# Document excerpt
Created 15 default Philippine indicators

Category distribution:
  Consumption: 1
  Demographics: 1
  Emissions: 1
  Employment: 2
  EnergyConsumption: 1
  EnergyPricing: 1
  Hydropower: 1
  Pollution: 1
  Poverty: 1
  TourismEconomics: 1
  TourismExpenditure: 1
  VitalStatistics: 2
  Wages: 1

Data source distribution:
  DOE: 3
  PSA: 12

Frequency distribution:
  Annual: 8
  Daily: 1
  Monthly: 2
  Quarterly: 4


## Create Indicator Dimension with Explicit Schema

In [5]:
# Create indicator dimension DataFrame with explicit schema
# Define explicit schema for indicator dimension
indicator_schema = StructType([
    StructField("indicator_code", StringType(), True),
    StructField("indicator_name", StringType(), True),
    StructField("indicator_description", StringType(), True),
    StructField("unit_of_measure", StringType(), True),
    StructField("data_source", StringType(), True),
    StructField("category", StringType(), True),
    StructField("subcategory", StringType(), True),
    StructField("methodology", StringType(), True),
    StructField("frequency", StringType(), True),
    StructField("source_table", StringType(), True),
    StructField("source_column", StringType(), True),
    StructField("extraction_type", StringType(), True),
    StructField("is_active", BooleanType(), True),
    StructField("created_at", TimestampType(), True),
    StructField("updated_at", TimestampType(), True)
])

# To-do item
Can you write out the entire notebook excerpt on Philippine indicators word for word? The listing after this point has no connection to the notebook excerpt on Philippine indicators.

# Records shown
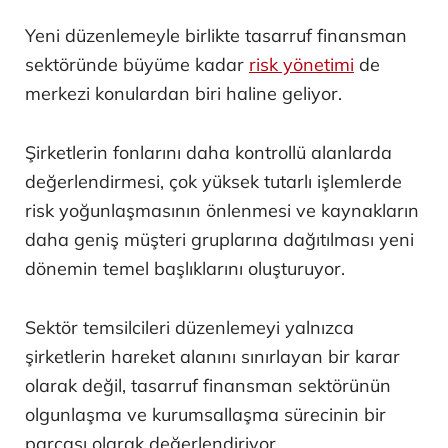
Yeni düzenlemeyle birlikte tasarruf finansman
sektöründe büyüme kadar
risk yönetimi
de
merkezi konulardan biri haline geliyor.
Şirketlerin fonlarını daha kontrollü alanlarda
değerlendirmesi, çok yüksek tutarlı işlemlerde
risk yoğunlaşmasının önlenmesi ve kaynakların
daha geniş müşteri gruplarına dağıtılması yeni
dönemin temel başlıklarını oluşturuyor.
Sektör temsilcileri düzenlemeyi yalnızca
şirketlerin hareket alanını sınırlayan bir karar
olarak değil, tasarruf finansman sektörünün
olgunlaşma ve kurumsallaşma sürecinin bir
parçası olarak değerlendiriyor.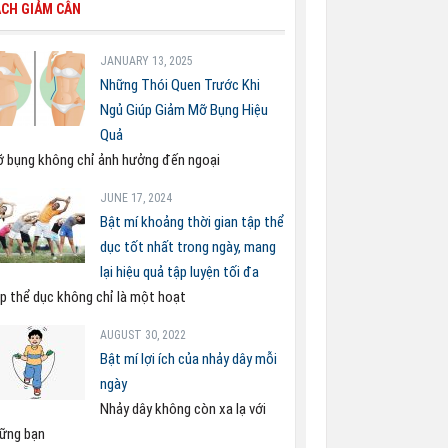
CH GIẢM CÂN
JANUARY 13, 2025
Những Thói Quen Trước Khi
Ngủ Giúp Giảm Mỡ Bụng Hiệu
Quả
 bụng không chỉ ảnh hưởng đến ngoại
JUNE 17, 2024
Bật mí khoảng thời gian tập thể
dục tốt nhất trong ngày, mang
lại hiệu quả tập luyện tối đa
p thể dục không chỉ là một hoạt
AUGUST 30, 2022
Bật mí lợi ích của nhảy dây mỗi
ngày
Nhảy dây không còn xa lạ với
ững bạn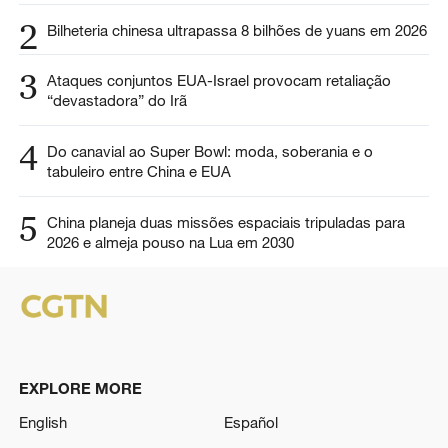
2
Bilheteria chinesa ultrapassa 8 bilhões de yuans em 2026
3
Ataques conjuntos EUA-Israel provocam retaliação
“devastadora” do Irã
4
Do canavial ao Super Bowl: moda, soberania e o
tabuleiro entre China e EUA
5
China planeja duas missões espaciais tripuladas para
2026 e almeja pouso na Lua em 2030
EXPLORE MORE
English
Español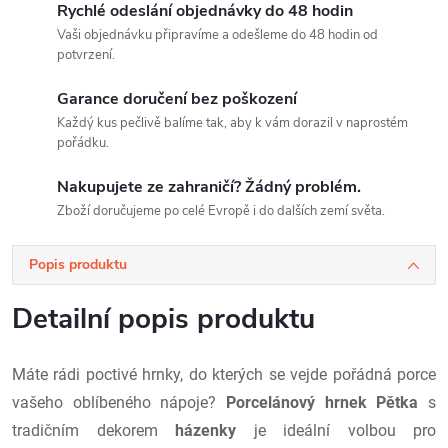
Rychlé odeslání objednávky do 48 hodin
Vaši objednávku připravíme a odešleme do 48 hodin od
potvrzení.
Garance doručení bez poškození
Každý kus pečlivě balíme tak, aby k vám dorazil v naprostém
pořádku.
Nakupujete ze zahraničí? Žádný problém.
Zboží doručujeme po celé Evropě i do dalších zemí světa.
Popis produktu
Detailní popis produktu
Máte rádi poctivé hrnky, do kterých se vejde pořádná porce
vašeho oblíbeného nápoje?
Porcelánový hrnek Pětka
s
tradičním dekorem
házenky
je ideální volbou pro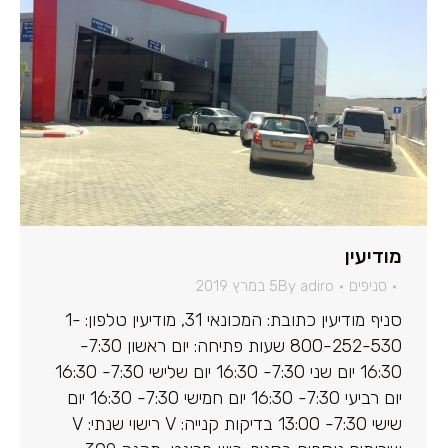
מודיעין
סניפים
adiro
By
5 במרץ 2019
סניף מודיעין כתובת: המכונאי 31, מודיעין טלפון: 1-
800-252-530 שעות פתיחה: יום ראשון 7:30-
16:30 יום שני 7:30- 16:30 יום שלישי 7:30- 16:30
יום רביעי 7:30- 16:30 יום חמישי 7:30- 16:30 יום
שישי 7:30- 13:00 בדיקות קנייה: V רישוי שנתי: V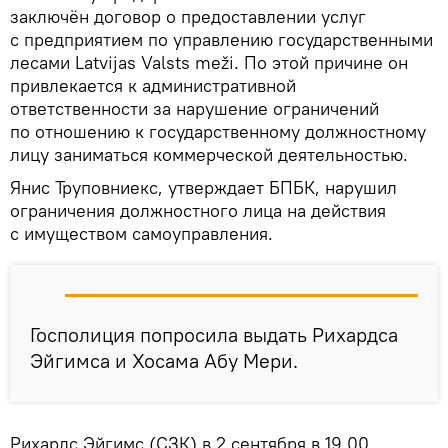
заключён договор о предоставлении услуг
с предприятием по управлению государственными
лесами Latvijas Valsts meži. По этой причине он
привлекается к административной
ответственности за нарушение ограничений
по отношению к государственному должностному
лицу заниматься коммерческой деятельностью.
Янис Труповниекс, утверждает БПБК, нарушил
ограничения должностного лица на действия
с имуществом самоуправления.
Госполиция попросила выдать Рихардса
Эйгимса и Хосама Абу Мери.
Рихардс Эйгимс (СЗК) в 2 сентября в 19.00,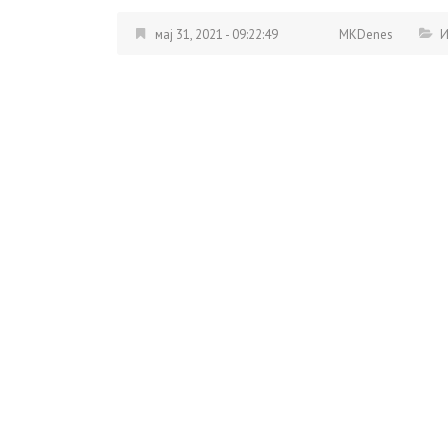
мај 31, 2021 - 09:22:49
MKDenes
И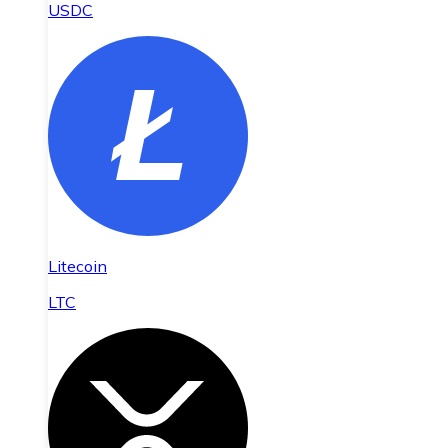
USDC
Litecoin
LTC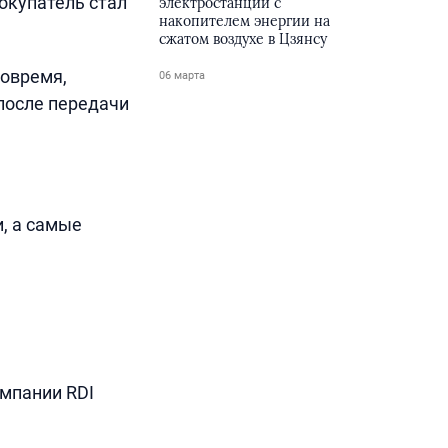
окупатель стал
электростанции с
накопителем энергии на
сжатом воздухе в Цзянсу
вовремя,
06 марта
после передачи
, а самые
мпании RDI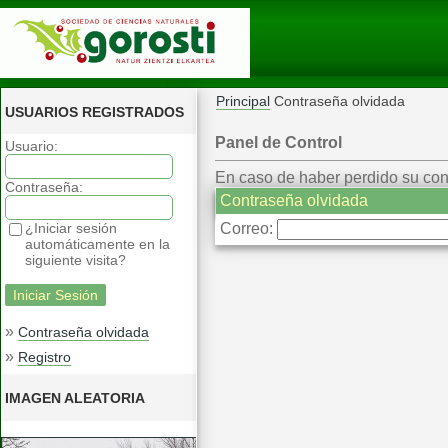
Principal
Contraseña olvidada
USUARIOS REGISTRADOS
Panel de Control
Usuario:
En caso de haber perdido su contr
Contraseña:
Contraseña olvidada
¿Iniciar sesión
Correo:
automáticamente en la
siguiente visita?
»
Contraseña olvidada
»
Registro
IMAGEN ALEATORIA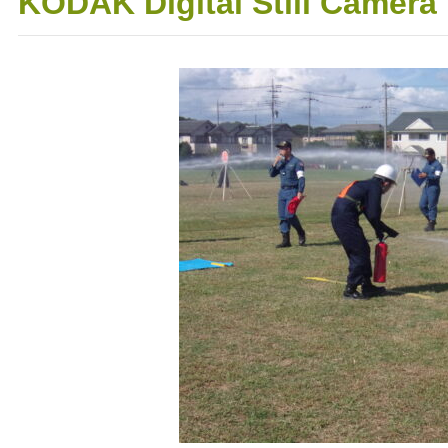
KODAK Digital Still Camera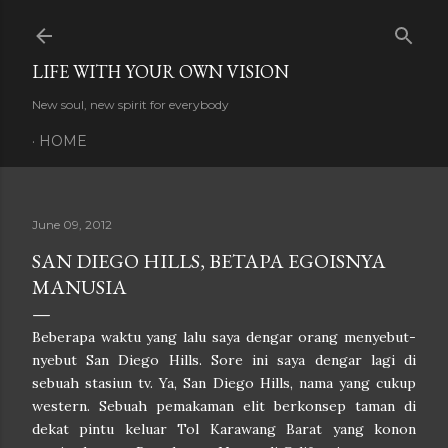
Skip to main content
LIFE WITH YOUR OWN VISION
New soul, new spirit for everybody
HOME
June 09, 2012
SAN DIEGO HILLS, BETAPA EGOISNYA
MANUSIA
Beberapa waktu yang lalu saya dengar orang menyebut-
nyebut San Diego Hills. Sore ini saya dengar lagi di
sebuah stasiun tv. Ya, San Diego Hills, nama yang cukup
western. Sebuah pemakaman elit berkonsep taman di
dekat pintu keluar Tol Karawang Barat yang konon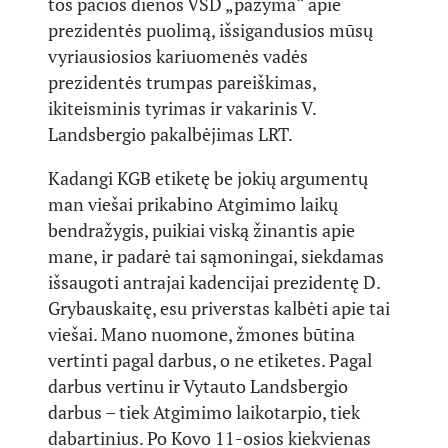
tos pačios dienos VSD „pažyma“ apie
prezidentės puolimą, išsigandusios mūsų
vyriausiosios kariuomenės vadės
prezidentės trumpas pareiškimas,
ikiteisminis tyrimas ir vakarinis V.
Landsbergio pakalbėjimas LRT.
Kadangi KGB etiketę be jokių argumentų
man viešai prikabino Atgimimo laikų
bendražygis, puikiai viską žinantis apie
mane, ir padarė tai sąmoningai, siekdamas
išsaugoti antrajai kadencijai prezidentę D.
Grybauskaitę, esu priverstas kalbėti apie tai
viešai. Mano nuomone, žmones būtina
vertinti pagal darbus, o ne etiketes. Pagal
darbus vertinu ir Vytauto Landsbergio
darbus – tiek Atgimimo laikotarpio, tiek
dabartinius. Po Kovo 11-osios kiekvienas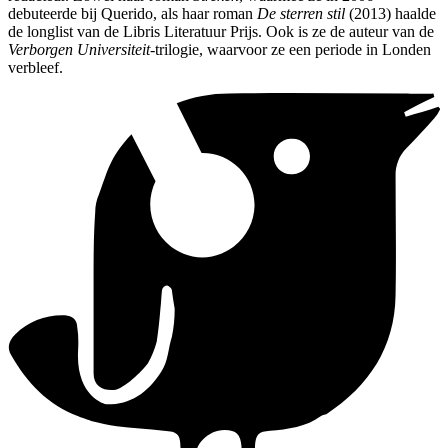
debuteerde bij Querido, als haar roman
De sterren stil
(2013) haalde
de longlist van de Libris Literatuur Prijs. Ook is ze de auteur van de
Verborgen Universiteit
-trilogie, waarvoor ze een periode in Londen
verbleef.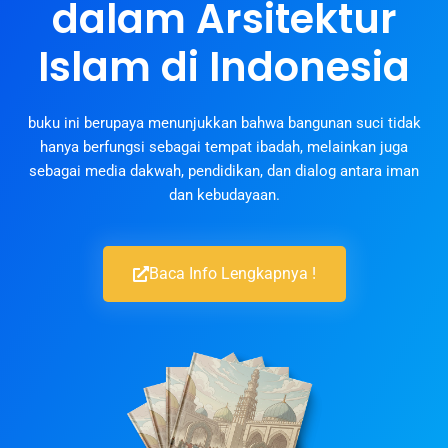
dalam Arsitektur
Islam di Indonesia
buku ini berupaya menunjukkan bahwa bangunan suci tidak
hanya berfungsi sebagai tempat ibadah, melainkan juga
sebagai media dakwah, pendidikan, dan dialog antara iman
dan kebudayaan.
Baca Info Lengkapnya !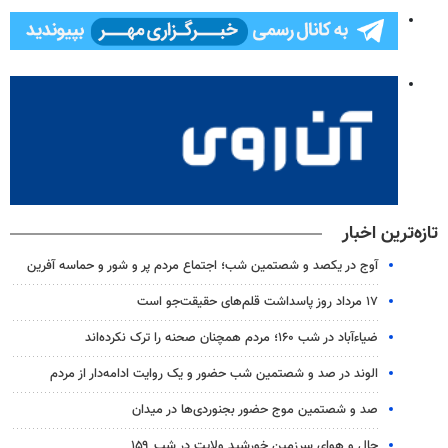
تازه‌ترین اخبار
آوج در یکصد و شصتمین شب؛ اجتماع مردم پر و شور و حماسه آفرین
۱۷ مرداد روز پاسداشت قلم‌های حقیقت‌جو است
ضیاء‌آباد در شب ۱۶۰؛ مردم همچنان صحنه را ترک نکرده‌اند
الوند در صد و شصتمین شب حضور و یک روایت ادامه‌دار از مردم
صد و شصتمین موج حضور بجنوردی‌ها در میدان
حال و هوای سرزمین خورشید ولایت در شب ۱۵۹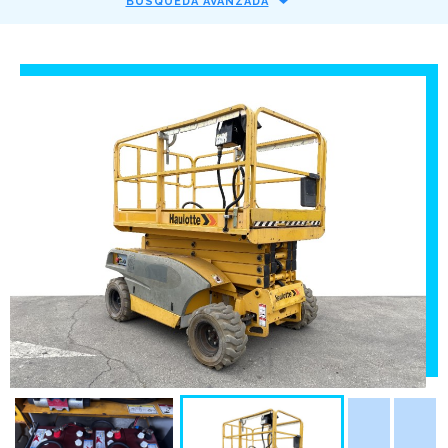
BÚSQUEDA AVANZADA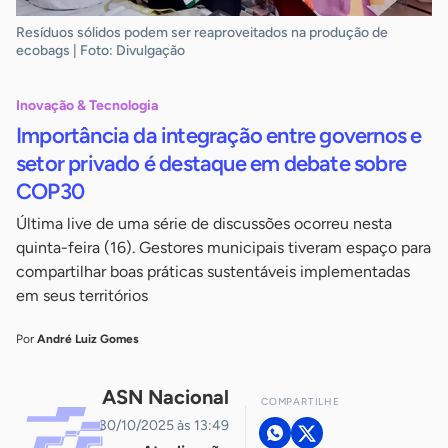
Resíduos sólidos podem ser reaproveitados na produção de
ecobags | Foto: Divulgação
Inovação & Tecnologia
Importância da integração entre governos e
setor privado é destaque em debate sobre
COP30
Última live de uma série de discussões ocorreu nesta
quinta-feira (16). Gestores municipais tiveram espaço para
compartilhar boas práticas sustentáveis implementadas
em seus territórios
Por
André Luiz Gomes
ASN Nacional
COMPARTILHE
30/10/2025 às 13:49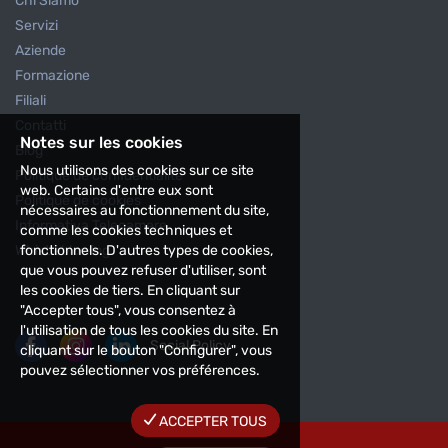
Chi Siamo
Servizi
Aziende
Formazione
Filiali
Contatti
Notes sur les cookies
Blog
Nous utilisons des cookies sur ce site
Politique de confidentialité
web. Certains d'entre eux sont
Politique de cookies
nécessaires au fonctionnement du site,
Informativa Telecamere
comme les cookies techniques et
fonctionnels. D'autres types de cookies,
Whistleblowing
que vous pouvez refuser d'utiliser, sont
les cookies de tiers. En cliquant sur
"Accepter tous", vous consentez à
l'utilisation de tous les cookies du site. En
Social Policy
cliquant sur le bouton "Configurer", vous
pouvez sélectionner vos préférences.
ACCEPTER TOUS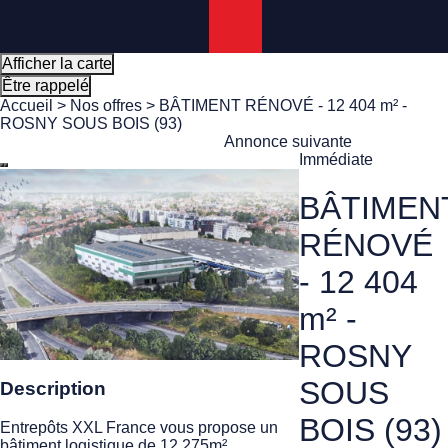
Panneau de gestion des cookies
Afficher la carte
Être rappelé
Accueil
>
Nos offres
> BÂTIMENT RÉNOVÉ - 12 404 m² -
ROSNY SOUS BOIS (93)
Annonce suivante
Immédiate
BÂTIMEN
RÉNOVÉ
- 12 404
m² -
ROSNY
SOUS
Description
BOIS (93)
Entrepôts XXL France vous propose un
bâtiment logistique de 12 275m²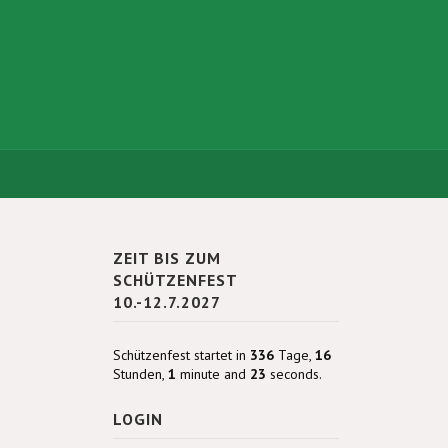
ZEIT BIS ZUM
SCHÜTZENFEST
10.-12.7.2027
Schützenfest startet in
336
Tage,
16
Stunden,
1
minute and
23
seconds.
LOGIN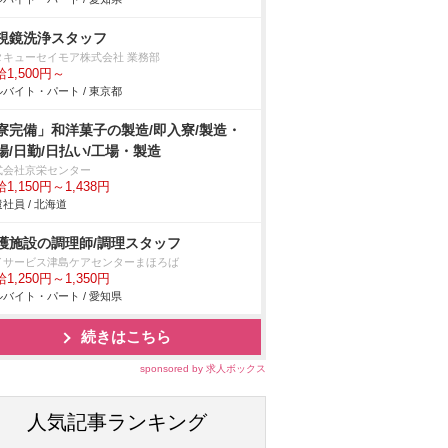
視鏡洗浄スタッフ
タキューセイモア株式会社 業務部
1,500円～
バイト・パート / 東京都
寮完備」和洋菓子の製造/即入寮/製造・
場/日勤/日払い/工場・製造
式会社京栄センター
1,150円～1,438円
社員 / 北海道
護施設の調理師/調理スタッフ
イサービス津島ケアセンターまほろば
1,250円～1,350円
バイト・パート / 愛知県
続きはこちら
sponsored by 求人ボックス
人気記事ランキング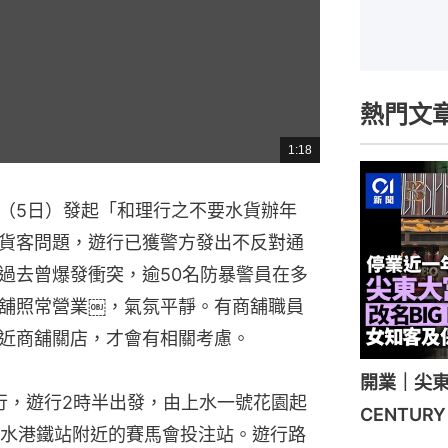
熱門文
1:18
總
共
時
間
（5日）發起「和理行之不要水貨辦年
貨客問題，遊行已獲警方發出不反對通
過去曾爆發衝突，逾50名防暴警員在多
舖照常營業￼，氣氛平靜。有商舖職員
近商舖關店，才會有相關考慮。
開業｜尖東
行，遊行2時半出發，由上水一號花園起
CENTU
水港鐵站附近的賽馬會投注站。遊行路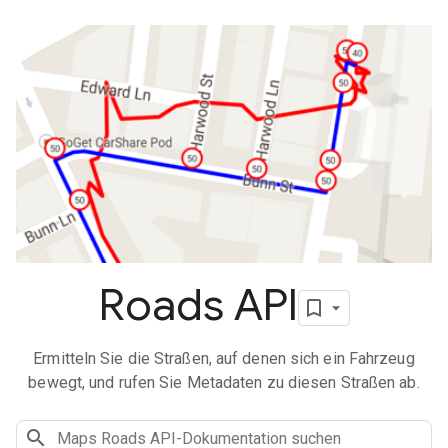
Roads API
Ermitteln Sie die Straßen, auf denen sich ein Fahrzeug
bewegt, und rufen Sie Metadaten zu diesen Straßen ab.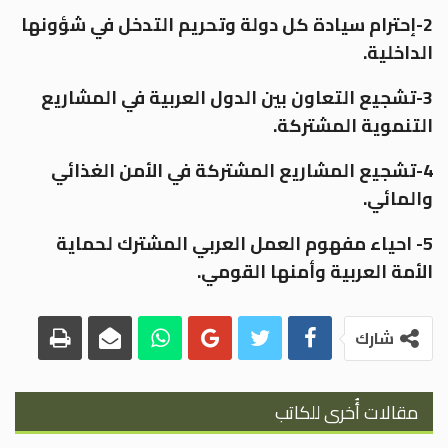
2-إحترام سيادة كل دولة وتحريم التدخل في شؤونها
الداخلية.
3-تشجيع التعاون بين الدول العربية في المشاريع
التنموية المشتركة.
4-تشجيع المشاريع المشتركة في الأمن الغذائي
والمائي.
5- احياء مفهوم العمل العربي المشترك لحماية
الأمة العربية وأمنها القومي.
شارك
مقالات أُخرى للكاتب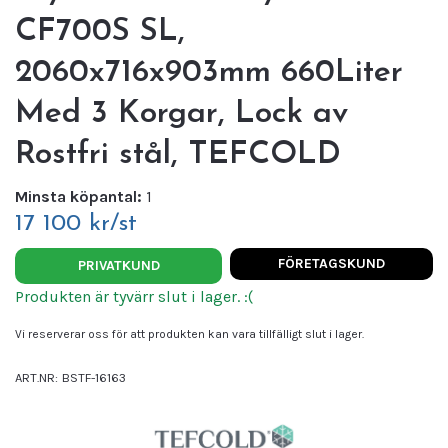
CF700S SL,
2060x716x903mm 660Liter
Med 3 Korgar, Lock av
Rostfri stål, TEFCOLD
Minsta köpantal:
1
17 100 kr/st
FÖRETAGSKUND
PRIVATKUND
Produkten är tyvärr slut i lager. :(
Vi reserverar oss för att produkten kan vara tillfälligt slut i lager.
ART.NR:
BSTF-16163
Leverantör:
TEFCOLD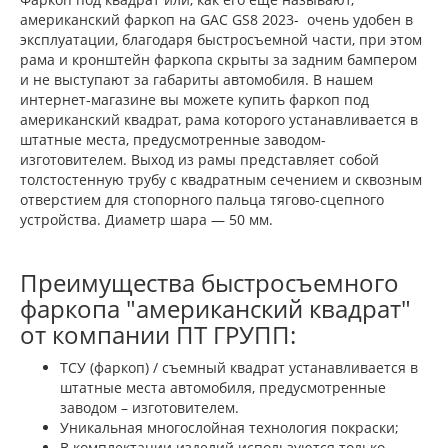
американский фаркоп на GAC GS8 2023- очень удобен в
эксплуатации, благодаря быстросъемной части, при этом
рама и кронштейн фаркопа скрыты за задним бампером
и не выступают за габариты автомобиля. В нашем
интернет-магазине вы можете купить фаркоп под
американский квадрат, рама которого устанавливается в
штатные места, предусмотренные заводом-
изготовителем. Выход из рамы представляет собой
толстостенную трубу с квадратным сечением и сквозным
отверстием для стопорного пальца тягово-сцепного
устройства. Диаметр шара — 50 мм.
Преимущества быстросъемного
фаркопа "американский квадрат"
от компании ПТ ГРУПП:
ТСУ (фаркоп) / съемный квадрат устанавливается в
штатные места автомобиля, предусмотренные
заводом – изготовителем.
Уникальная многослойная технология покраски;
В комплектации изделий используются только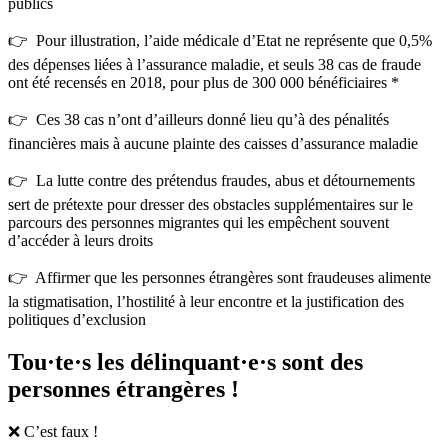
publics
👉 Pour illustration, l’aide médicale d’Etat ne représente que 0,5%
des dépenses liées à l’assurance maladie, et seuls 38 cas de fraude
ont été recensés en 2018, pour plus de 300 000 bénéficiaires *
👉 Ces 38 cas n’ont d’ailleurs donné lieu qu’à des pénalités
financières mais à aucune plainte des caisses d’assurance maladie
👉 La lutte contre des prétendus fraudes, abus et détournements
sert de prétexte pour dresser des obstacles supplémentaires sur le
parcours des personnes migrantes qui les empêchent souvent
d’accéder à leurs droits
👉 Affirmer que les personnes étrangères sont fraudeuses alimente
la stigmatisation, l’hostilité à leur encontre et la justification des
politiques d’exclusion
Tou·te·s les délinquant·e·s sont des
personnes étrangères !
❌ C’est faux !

# Answer box
Created 15 default Philippine indicators

Category distribution:
  Consumption: 1
  Demographics: 1
  Emissions: 1
  Employment: 2
  EnergyConsumption: 1
  EnergyPricing: 1
  Hydropower: 1
  Pollution: 1
  Poverty: 1
  TourismEconomics: 1
  TourismExpenditure: 1
  VitalStatistics: 2
  Wages: 1

Data source distribution:
  DOE: 3
  PSA: 12

Frequency distribution:
  Annual: 8
  Daily: 1
  Monthly: 2
  Quarterly: 4


## Create Indicator Dimension with Explicit Schema

In [5]:
# Create indicator dimension DataFrame with explicit schema
# Define explicit schema for indicator dimension
indicator_schema = StructType([
    StructField("indicator_code", StringType(), True),
    StructField("indicator_name", StringType(), True),
    StructField("indicator_description", StringType(), True),
    StructField("unit_of_measure", StringType(), True),
    StructField("data_source", StringType(), True),
    StructField("category", StringType(), True),
    StructField("subcategory", StringType(), True),
    StructField("methodology", StringType(), True),
    StructField("frequency", StringType(), True),
    StructField("source_table", StringType(), True),
    StructField("source_column", StringType(), True),
    StructField("extraction_type", StringType(), True),
    StructField("is_active", BooleanType(), True),
    StructField("created_at", TimestampType(), True),
    StructField("updated_at", TimestampType(), True)
])